Rishikesh is the place where India makes its most articulate case for wellness as a way of thinking rather than a product to consume. Ananda in the Himalayas sits on the palace estate of the Tehri Garhwal royal family above the Ganges, on a hill where the river valley opens below and the Himalayan wall appears across it on clear mornings, and it has been running Ayurvedic wellness programmes for long enough that the staff know things about the human body that a Western spa is still learning.

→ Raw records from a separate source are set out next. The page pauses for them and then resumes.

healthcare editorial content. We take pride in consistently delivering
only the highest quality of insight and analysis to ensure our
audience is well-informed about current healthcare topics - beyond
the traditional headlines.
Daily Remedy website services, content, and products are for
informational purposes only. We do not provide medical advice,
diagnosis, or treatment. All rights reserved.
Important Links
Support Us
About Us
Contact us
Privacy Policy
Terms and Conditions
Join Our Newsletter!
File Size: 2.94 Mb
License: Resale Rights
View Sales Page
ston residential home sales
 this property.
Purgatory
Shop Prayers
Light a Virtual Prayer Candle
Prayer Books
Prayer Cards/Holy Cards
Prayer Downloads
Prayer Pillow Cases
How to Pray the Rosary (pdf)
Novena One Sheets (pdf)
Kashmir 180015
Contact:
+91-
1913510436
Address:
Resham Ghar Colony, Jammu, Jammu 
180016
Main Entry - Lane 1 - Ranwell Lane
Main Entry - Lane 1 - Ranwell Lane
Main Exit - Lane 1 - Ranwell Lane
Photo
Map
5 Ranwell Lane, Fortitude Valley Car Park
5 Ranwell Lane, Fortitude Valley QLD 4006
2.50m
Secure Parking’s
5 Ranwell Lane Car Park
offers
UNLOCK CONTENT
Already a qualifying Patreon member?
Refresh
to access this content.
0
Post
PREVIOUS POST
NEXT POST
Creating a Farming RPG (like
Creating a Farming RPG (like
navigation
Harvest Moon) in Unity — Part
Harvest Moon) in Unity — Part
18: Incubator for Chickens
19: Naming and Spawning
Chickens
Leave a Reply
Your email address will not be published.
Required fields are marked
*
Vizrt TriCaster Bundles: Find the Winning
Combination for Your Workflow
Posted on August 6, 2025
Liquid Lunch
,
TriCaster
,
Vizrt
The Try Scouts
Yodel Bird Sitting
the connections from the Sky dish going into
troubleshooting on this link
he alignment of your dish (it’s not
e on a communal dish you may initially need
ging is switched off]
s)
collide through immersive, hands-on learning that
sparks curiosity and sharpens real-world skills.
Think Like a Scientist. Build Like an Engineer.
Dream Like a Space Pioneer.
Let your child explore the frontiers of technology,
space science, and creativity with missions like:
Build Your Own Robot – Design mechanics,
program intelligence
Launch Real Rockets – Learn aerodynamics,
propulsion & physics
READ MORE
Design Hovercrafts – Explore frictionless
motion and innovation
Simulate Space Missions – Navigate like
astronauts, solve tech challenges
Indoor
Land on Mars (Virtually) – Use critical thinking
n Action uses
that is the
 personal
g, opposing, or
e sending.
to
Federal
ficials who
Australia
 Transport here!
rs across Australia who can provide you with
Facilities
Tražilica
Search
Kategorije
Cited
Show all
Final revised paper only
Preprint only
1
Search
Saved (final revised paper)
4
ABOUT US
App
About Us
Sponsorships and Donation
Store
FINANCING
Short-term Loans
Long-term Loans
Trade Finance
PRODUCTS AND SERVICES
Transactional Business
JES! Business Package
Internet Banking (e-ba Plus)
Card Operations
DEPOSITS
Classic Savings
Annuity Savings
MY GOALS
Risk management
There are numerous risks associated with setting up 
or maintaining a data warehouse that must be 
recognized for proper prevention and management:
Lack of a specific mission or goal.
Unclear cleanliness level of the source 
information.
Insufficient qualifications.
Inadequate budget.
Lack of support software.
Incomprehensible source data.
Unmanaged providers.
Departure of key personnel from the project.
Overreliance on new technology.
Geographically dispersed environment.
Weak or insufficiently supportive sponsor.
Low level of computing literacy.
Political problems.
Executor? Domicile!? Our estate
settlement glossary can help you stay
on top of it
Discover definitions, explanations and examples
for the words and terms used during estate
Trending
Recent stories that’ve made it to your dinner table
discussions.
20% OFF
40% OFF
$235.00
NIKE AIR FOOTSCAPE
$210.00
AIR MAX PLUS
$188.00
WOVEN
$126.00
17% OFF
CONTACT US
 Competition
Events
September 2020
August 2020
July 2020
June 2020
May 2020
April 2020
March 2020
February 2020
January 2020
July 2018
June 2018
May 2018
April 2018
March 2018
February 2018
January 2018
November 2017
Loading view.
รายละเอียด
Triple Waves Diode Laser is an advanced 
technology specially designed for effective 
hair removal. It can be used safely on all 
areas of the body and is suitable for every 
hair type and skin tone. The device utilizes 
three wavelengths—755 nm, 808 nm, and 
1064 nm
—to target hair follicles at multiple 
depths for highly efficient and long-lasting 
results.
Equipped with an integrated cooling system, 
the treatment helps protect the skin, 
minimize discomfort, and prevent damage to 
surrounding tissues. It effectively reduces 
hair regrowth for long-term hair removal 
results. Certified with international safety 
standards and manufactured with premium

The pre-arrival health consultation is serious — a detailed questionnaire about constitution and condition that shapes the entire week’s programme before you land. The doctor who sees you on day one has read it. The therapists who follow through on the following days know your dosha, your history, and what the week is for.
The Ganga aarti at Haridwar at dusk is the other Rishikesh experience, and it is available to anyone staying within an hour of the river. A hundred or so priests in orange and white raising brass lamps over the water, the fire reflecting downstream, the crowd standing at the ghats in complete silence and then not — it is the most concentrated piece of Hindu ceremony most people will ever witness, and it is unrepeatable in the way that ceremony of genuine practice is always unrepeatable.
Vana, outside Dehradun, is the other serious wellness address within reach — a plant-based programme built around integrated medicine, movement, and contemplative practice. Smaller than Ananda, quieter, and for a different guest: the one who wants the forest over the palace, the silence over the aarti, the practice over the performance.